Escondida do mundo em 2017

Então o mundo continua girando? Onde foi que me perdi? Esqueci o calendário, quase nem olho as horas, os dias estão todos iguais! E sim, o mundo continua girando enquanto eu sigo o curso no rio da vida, as vezes na superfície, as vezes submersa encarando o fundo onde tudo é escuro e nada faz sentido. Às vezes só com o nariz para fora da água, esperando alguém que me puxe para a superfície e tentando fugir daqueles que querem me afundar ainda mais... e outra vez eles conseguiram me enterrar na lama do fundo do rio... Fiquei presa em dias negros, dominados pela dor, culpa, arrependimento, falta de esperança, tão angustiada por estar presa e não saber o caminho para voltar à superfície e respirar, respirar, respirar. Fui obrigada a ter coragem e muita força para tomar o último fôlego e emergir, para buscar ajuda e sair do fundo foi um processo doloroso, mas eu consegui e aos poucos estou vindo à tona, com algumas mudanças dentro da minha cabeça que ainda não sei dizer se são boas ou ruins. Estou curtindo cada momento dentro da minha casa, curtindo o ciclo dormir, assistir filmes, descansar, tomar longos banhos, preparar refeições. Estou conseguindo esvaziar a minha mente com muita facilidade. Quando surge um pensamento ruim, que me cause tristeza ou ansiedade, simplesmente bloqueio e vou curtir um vídeo engraçado no youtube. Durmo bastante numa semana e bem menos na outra. Procrastinando muito! Não sei de nada, não quero pensar ou conversar sobre assuntos que me deixam nervosa, só quero curtir a minha paz. 

Aos 14

Eu me equilibrava em cima do muro enquanto colhia pitangas.

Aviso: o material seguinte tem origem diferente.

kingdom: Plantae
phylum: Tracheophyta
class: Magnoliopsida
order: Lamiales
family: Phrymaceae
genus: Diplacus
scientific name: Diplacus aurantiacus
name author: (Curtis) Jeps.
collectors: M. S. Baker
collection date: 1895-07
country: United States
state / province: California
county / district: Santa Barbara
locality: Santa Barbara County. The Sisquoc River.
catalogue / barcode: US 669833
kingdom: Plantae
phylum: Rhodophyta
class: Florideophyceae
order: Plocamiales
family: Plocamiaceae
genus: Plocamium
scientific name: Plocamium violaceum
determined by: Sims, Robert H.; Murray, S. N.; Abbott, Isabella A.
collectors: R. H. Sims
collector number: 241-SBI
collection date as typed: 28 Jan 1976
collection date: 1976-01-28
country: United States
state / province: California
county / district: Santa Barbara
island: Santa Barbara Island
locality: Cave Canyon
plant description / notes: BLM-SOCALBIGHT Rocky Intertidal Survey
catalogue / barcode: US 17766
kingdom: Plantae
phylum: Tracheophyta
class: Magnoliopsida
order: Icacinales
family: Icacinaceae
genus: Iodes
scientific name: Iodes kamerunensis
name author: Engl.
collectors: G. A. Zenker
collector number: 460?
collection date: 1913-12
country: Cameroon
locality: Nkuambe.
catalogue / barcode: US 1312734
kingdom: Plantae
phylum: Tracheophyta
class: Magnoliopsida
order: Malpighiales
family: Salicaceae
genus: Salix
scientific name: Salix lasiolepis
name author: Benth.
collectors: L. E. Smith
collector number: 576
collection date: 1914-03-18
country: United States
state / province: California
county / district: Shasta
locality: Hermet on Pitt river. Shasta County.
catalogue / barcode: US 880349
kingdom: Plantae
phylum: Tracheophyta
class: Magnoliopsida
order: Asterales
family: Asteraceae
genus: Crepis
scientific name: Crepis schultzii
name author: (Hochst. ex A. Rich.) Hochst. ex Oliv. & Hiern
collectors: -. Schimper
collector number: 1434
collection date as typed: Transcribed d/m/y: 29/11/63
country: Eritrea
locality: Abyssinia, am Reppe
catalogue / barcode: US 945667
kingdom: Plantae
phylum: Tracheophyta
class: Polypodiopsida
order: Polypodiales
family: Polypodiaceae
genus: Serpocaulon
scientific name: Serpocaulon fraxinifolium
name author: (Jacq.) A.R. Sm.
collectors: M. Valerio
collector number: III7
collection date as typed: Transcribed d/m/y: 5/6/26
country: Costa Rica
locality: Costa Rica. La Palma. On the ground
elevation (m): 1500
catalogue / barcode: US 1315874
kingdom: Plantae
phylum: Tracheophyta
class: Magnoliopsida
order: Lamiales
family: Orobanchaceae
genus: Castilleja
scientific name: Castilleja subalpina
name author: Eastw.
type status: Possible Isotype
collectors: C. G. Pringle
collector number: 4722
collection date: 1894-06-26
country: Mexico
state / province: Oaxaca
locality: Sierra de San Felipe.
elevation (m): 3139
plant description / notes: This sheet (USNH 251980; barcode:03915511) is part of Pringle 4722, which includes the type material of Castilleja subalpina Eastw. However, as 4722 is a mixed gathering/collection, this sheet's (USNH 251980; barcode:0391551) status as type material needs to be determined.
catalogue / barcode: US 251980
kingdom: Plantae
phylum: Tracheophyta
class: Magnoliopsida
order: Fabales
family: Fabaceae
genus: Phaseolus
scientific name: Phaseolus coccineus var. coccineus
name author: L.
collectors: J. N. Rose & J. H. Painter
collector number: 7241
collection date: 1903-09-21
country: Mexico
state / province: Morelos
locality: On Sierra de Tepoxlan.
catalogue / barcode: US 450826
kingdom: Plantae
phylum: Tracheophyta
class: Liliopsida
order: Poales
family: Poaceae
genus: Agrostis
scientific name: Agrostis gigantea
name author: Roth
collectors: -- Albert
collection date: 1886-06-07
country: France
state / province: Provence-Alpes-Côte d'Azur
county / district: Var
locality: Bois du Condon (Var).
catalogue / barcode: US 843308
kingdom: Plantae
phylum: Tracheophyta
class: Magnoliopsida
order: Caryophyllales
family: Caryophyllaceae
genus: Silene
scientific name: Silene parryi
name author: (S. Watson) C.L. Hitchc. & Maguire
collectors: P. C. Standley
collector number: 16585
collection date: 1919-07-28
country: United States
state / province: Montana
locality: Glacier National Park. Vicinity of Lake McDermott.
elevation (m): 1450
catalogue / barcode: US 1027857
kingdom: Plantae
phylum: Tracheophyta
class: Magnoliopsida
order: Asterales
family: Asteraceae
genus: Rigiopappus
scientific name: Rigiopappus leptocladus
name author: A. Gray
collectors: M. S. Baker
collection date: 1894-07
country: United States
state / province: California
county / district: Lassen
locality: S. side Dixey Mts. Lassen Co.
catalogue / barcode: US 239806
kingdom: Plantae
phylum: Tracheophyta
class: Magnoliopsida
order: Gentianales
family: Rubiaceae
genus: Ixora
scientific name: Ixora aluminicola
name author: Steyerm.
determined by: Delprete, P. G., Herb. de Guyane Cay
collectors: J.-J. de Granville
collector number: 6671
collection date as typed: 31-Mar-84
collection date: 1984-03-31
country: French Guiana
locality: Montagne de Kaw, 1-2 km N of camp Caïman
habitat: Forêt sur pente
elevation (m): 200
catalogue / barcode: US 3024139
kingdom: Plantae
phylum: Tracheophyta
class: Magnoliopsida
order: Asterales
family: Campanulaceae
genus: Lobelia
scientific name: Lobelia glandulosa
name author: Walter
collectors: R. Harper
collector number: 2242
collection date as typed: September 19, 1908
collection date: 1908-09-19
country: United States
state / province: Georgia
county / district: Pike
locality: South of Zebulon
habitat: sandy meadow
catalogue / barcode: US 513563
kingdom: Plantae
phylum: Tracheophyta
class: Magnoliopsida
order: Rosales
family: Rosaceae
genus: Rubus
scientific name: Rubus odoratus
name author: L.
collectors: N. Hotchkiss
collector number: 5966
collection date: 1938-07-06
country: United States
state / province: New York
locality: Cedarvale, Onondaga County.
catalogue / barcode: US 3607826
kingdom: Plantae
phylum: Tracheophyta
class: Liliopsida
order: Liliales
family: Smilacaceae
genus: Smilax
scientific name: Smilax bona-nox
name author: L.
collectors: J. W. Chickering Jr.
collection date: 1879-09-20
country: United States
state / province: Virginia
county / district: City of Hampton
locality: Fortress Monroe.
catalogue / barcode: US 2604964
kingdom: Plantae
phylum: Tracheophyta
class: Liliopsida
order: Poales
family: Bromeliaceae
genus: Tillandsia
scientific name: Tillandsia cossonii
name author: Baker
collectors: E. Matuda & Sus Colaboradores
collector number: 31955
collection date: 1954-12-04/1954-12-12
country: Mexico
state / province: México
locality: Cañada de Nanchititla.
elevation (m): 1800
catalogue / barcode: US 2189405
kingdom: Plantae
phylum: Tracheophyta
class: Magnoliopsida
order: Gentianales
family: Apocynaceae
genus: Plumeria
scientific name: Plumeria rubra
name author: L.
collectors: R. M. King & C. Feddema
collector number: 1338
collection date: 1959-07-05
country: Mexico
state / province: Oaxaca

O cheiro das manhãs embaladas por estudos e mate doce com canela. A companhia amorosa da Vó. Os hormônios começando a dar as caras, eu deixando de ser menina para me tornar mulher, escolhendo amores. Os passeios com as amigas na praça da cidade, aos domingos à tardinha. As risadas infinitas em aula e fora dela. Tudo era vida, sonhos, amizades, despreocupação (meu único dever era estudar). Lembro claramente da luz do sol tímido da manhã iluminando o pátio, visto pela janela do meu quarto. Ouço a Vó cantarolando enquanto fazia o almoço e batendo as panelas. Não pensava muito no futuro, o presente era deliciosamente e inocentemente vivido. A maldade humana era algo muito distante. A vida era colorida aos 14.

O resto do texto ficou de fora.